Textometrica encapsulates a process for understanding the relationship and distribution of the occurrence of concepts in a body of plain text. It provides a multi-step online tool for the analysis.
The advantage of using this tool is that you don’t need to be able to do any coding to get to a point where you have some quite interesting analysis of your corpus. One potential downside is that the tool is strongly focussed on the specific workflow that Simon devised. When I talked to him later about this it was clear that he built the tool to scratch a specific itch.
In order to try the tool I needed a corpus to work with. I got a copy of Hobbs’s Leviathan from project Gutenberg, and in a plain text editor I removed the Gutenberg forward and footer.
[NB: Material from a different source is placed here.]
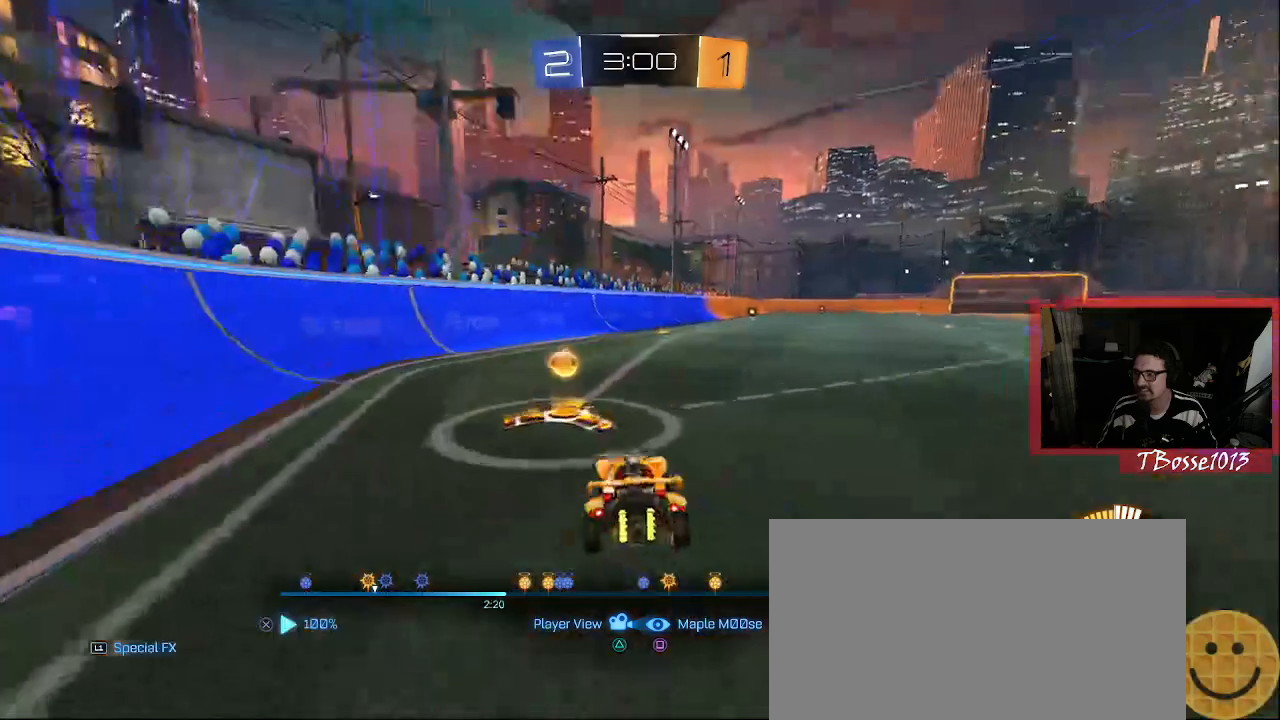
Gameplay with a controller (PlayStation layout); each line is a JSON object with the inputs held at the frame after it. "events" lists button and stick changes between this image and that frame as [ms after this image, input, new state], when the widget could be followed in between. Not read: DPAD_DOWN DPAD_RIGHT DPAD_UP HOME L1 L3 R3 SELECT START TOUCHPAD.
{"buttons": [], "left_stick": "center", "right_stick": "center"}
I started by just trying to upload the file to textometrica, and it looked like I’d made the tool hang. At this point I started looking at the 10 minute video overview of the tool, and I discovered that I need to indicate a text block delimiter within the text. Using the editor I replaced all full stops with the pipe symbol
| and re-uploaded, and made much more progress.
If you are interested in exploring the tool I highly recommend working through the video as you get started. The tool is not exactly self-documented, but the video gives a sufficient overview of how to use it.
In under a quarter of an hour I was able to generate a network graph of the largest co-occurring concepts in the Leviathan, and was able to create a public archive of the project.
Each step of the tool has a few custom options, and it seems to me that they were introduced as a result of Simon wanting to refine the process as he developed it. This does provide the ability to do some fine tweaking of your analysis, but at the same time the options are quite opinionated, so you would want the envisaged analysis to be quite close to what you want to do with the tool.
That said, I was able to accomplish a reasonably complex analysis on a reasonably sized corpus very quickly.